Открылся зейский плес - беглой, мигающей рябью, суетой, движением у воды, цинковыми и деревянными складами, низкой пристанью на источенных льдами столбах. Улица перешла в спуск, устланный конским навозом и мятым сеном. К поперечинам, изглоданным лошажьими зубами, были приткнуты повозки, и мужики кутили в "Чайной" с настежь распахнутой дверью. (Чего-чего, а пива всегда можно хлебнуть в Благовещенске!) Медленно плыл паром от того берега, гуси белым облаком качались на мелководье, пьяная баба натирала уши вконец "обезножившему" дохлому мужичку, куры греблись в навозе, чистенький милиционер ходил по пристани, ничего интересного не замечая… И понял я, что здесь-то мне приходилось бывать - двадцать с лишним лет назад, - здесь почти все осталось по-прежнему.

А город? Может быть, мне как раз и не хватало зейского перевоза, воскресного рынка, речного вокзала на амурском берегу, чтобы узнать город?

Паром приткнулся к пристани, на кнехты набросили концы. Не успел паромщик, сухой и длинный дядька в замасленной белой фуражке с кокардой, ударить в колокол, как на пристань ринулась орущая и гремящая армада: автомашины, повозки с бабами и детьми, пешие мужики, купившие коров и овечек. Груженная мешками телега застряла в трясине перед сходнями, запрудила проезд, и растерявшийся хозяин, схватив под уздцы коня, совал ему в морду маленький коричневый кулачок. Заголосила придавленная баба. Автомобиль, въезжавший на паром, газанул, и всех заволокло едким дымом, будто при пожаре.

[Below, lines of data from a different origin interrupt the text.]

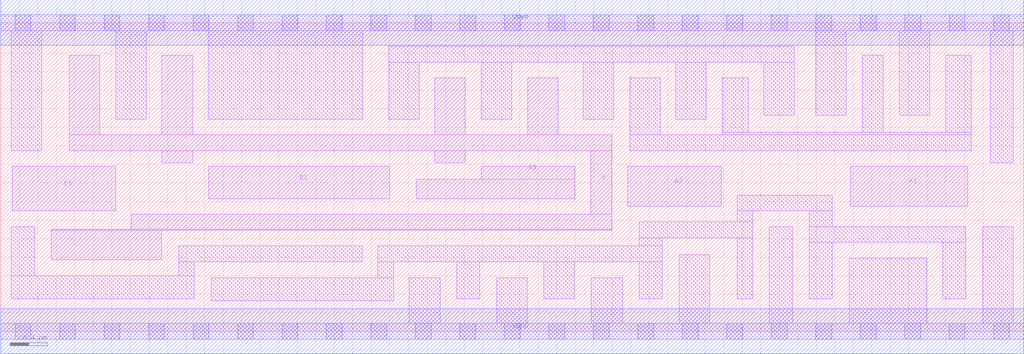
<source format=lef>
# Copyright 2020 The SkyWater PDK Authors
#
# Licensed under the Apache License, Version 2.0 (the "License");
# you may not use this file except in compliance with the License.
# You may obtain a copy of the License at
#
#     https://www.apache.org/licenses/LICENSE-2.0
#
# Unless required by applicable law or agreed to in writing, software
# distributed under the License is distributed on an "AS IS" BASIS,
# WITHOUT WARRANTIES OR CONDITIONS OF ANY KIND, either express or implied.
# See the License for the specific language governing permissions and
# limitations under the License.
#
# SPDX-License-Identifier: Apache-2.0

VERSION 5.7 ;
  NOWIREEXTENSIONATPIN ON ;
  DIVIDERCHAR "/" ;
  BUSBITCHARS "[]" ;
UNITS
  DATABASE MICRONS 200 ;
END UNITS
MACRO sky130_fd_sc_ls__o311ai_4
  CLASS CORE ;
  FOREIGN sky130_fd_sc_ls__o311ai_4 ;
  ORIGIN  0.000000  0.000000 ;
  SIZE  11.04000 BY  3.330000 ;
  SYMMETRY X Y ;
  SITE unit ;
  PIN A1
    ANTENNAGATEAREA  1.116000 ;
    DIRECTION INPUT ;
    USE SIGNAL ;
    PORT
      LAYER li1 ;
        RECT 9.165000 1.350000 10.435000 1.780000 ;
    END
  END A1
  PIN A2
    ANTENNAGATEAREA  1.116000 ;
    DIRECTION INPUT ;
    USE SIGNAL ;
    PORT
      LAYER li1 ;
        RECT 6.765000 1.350000 7.775000 1.780000 ;
    END
  END A2
  PIN A3
    ANTENNAGATEAREA  1.116000 ;
    DIRECTION INPUT ;
    USE SIGNAL ;
    PORT
      LAYER li1 ;
        RECT 4.485000 1.430000 6.195000 1.640000 ;
        RECT 5.185000 1.640000 6.195000 1.780000 ;
    END
  END A3
  PIN B1
    ANTENNAGATEAREA  0.780000 ;
    DIRECTION INPUT ;
    USE SIGNAL ;
    PORT
      LAYER li1 ;
        RECT 2.245000 1.430000 4.195000 1.780000 ;
    END
  END B1
  PIN C1
    ANTENNAGATEAREA  0.780000 ;
    DIRECTION INPUT ;
    USE SIGNAL ;
    PORT
      LAYER li1 ;
        RECT 0.125000 1.300000 1.240000 1.780000 ;
    END
  END C1
  PIN Y
    ANTENNADIFFAREA  2.271700 ;
    DIRECTION OUTPUT ;
    USE SIGNAL ;
    PORT
      LAYER li1 ;
        RECT 0.545000 0.770000 1.740000 1.090000 ;
        RECT 0.545000 1.090000 6.595000 1.100000 ;
        RECT 0.740000 1.950000 6.595000 2.120000 ;
        RECT 0.740000 2.120000 1.070000 2.980000 ;
        RECT 1.410000 1.100000 6.595000 1.260000 ;
        RECT 1.740000 1.820000 2.070000 1.950000 ;
        RECT 1.740000 2.120000 2.070000 2.980000 ;
        RECT 4.685000 1.820000 5.015000 1.950000 ;
        RECT 4.685000 2.120000 5.015000 2.735000 ;
        RECT 5.685000 2.120000 6.015000 2.735000 ;
        RECT 6.365000 1.260000 6.595000 1.950000 ;
    END
  END Y
  PIN VGND
    DIRECTION INOUT ;
    SHAPE ABUTMENT ;
    USE GROUND ;
    PORT
      LAYER met1 ;
        RECT 0.000000 -0.245000 11.040000 0.245000 ;
    END
  END VGND
  PIN VPWR
    DIRECTION INOUT ;
    SHAPE ABUTMENT ;
    USE POWER ;
    PORT
      LAYER met1 ;
        RECT 0.000000 3.085000 11.040000 3.575000 ;
    END
  END VPWR
  OBS
    LAYER li1 ;
      RECT  0.000000 -0.085000 11.040000 0.085000 ;
      RECT  0.000000  3.245000 11.040000 3.415000 ;
      RECT  0.115000  0.350000  2.090000 0.600000 ;
      RECT  0.115000  0.600000  0.365000 1.130000 ;
      RECT  0.115000  1.950000  0.445000 3.245000 ;
      RECT  1.240000  2.290000  1.570000 3.245000 ;
      RECT  1.920000  0.600000  2.090000 0.750000 ;
      RECT  1.920000  0.750000  3.900000 0.920000 ;
      RECT  2.240000  2.290000  3.905000 3.245000 ;
      RECT  2.270000  0.330000  4.240000 0.580000 ;
      RECT  4.070000  0.580000  4.240000 0.750000 ;
      RECT  4.070000  0.750000  7.140000 0.920000 ;
      RECT  4.185000  2.290000  4.515000 2.905000 ;
      RECT  4.185000  2.905000  8.565000 3.075000 ;
      RECT  4.410000  0.085000  4.740000 0.580000 ;
      RECT  4.920000  0.350000  5.170000 0.750000 ;
      RECT  5.185000  2.290000  5.515000 2.905000 ;
      RECT  5.350000  0.085000  5.680000 0.580000 ;
      RECT  5.860000  0.350000  6.190000 0.750000 ;
      RECT  6.285000  2.290000  6.615000 2.905000 ;
      RECT  6.370000  0.085000  6.710000 0.580000 ;
      RECT  6.785000  1.950000 10.475000 2.120000 ;
      RECT  6.785000  2.120000  7.115000 2.735000 ;
      RECT  6.890000  0.350000  7.140000 0.750000 ;
      RECT  6.890000  0.920000  7.140000 1.010000 ;
      RECT  6.890000  1.010000  8.115000 1.180000 ;
      RECT  7.285000  2.290000  7.615000 2.905000 ;
      RECT  7.320000  0.085000  7.650000 0.825000 ;
      RECT  7.785000  2.120000 10.475000 2.150000 ;
      RECT  7.785000  2.150000  8.065000 2.735000 ;
      RECT  7.945000  0.350000  8.115000 1.010000 ;
      RECT  7.945000  1.180000  8.115000 1.300000 ;
      RECT  7.945000  1.300000  8.975000 1.470000 ;
      RECT  8.235000  2.330000  8.565000 2.905000 ;
      RECT  8.295000  0.085000  8.545000 1.130000 ;
      RECT  8.725000  0.350000  8.975000 0.960000 ;
      RECT  8.725000  0.960000 10.415000 1.130000 ;
      RECT  8.725000  1.130000  8.975000 1.300000 ;
      RECT  8.795000  2.330000  9.125000 3.245000 ;
      RECT  9.155000  0.085000  9.995000 0.790000 ;
      RECT  9.295000  2.150000  9.525000 2.980000 ;
      RECT  9.695000  2.330000 10.025000 3.245000 ;
      RECT 10.165000  0.350000 10.415000 0.960000 ;
      RECT 10.195000  2.150000 10.475000 2.980000 ;
      RECT 10.595000  0.085000 10.925000 1.130000 ;
      RECT 10.675000  1.820000 10.925000 3.245000 ;
    LAYER mcon ;
      RECT  0.155000 -0.085000  0.325000 0.085000 ;
      RECT  0.155000  3.245000  0.325000 3.415000 ;
      RECT  0.635000 -0.085000  0.805000 0.085000 ;
      RECT  0.635000  3.245000  0.805000 3.415000 ;
      RECT  1.115000 -0.085000  1.285000 0.085000 ;
      RECT  1.115000  3.245000  1.285000 3.415000 ;
      RECT  1.595000 -0.085000  1.765000 0.085000 ;
      RECT  1.595000  3.245000  1.765000 3.415000 ;
      RECT  2.075000 -0.085000  2.245000 0.085000 ;
      RECT  2.075000  3.245000  2.245000 3.415000 ;
      RECT  2.555000 -0.085000  2.725000 0.085000 ;
      RECT  2.555000  3.245000  2.725000 3.415000 ;
      RECT  3.035000 -0.085000  3.205000 0.085000 ;
      RECT  3.035000  3.245000  3.205000 3.415000 ;
      RECT  3.515000 -0.085000  3.685000 0.085000 ;
      RECT  3.515000  3.245000  3.685000 3.415000 ;
      RECT  3.995000 -0.085000  4.165000 0.085000 ;
      RECT  3.995000  3.245000  4.165000 3.415000 ;
      RECT  4.475000 -0.085000  4.645000 0.085000 ;
      RECT  4.475000  3.245000  4.645000 3.415000 ;
      RECT  4.955000 -0.085000  5.125000 0.085000 ;
      RECT  4.955000  3.245000  5.125000 3.415000 ;
      RECT  5.435000 -0.085000  5.605000 0.085000 ;
      RECT  5.435000  3.245000  5.605000 3.415000 ;
      RECT  5.915000 -0.085000  6.085000 0.085000 ;
      RECT  5.915000  3.245000  6.085000 3.415000 ;
      RECT  6.395000 -0.085000  6.565000 0.085000 ;
      RECT  6.395000  3.245000  6.565000 3.415000 ;
      RECT  6.875000 -0.085000  7.045000 0.085000 ;
      RECT  6.875000  3.245000  7.045000 3.415000 ;
      RECT  7.355000 -0.085000  7.525000 0.085000 ;
      RECT  7.355000  3.245000  7.525000 3.415000 ;
      RECT  7.835000 -0.085000  8.005000 0.085000 ;
      RECT  7.835000  3.245000  8.005000 3.415000 ;
      RECT  8.315000 -0.085000  8.485000 0.085000 ;
      RECT  8.315000  3.245000  8.485000 3.415000 ;
      RECT  8.795000 -0.085000  8.965000 0.085000 ;
      RECT  8.795000  3.245000  8.965000 3.415000 ;
      RECT  9.275000 -0.085000  9.445000 0.085000 ;
      RECT  9.275000  3.245000  9.445000 3.415000 ;
      RECT  9.755000 -0.085000  9.925000 0.085000 ;
      RECT  9.755000  3.245000  9.925000 3.415000 ;
      RECT 10.235000 -0.085000 10.405000 0.085000 ;
      RECT 10.235000  3.245000 10.405000 3.415000 ;
      RECT 10.715000 -0.085000 10.885000 0.085000 ;
      RECT 10.715000  3.245000 10.885000 3.415000 ;
  END
END sky130_fd_sc_ls__o311ai_4
END LIBRARY

</source>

Лишь четко выделялся на самом краю пристани строго подтянутый солдатик-милиционер, - он беспрерывно свистел, хмурился, глядя поверх толпы, но его никто не слышал.

Я сунулся на сходни, однако, получив несколько ощутительных толчков, отошел в сторону. Решил выждать: может быть, в толчее возникнет брешь и удастся проскользнуть. Сидеть до следующего парома не хотелось, вернется он часа через полтора, да и будет ли меньше народа: день перевалил на вторую половину, деревня поспешно расставалась с городом.

Толпа на пристани понемногу редела, и я уже втиснулся в нее, когда длинный паромщик и два дюжих матроса (из демобилизованных солдат) перекрыли цепью вход, обороняясь матами и кулаками. Тяжко задудукала машина, чадя соляркой, низко осевший паром начал медленно отходить.

Пробившись к краю пристани, я прыгнул на паром. Матрос, оказавшийся ближе ко мне, замахнулся и хотел спихнуть назад.

- Корреспондент, - сказал я, спокойно хмурясь.

- Документ? - скомандовал матрос.

Я вынул временное, давно просроченное удостоверение хабаровской городской газеты.

- Проходи.

Пролез под цепью, но дальше двинуться было некуда: автомашины, повозки, люди с мешками, даже коровы и овцы стояли плотно, дружелюбно, на удивление упорядоченно, будто кто-то, не торопясь, определил всех по своим местам. Вскоре матросы, работая локтями и лужеными глотками, принялись взымать плату за перевоз. Считали детей, мешки, скот, лапали, заигрывая, молодых баб. У меня не потребовали денег, но я сунул три рубля тому, который хотел спихнуть меня, попросил оторвать билет: вот, мол, хоть и общественное лицо, а хочу по закону переправиться на тот берег. Матрос обошелся со мной очень вежливо, даже пожаловался весело: "Эх, работенка, в душу ее…"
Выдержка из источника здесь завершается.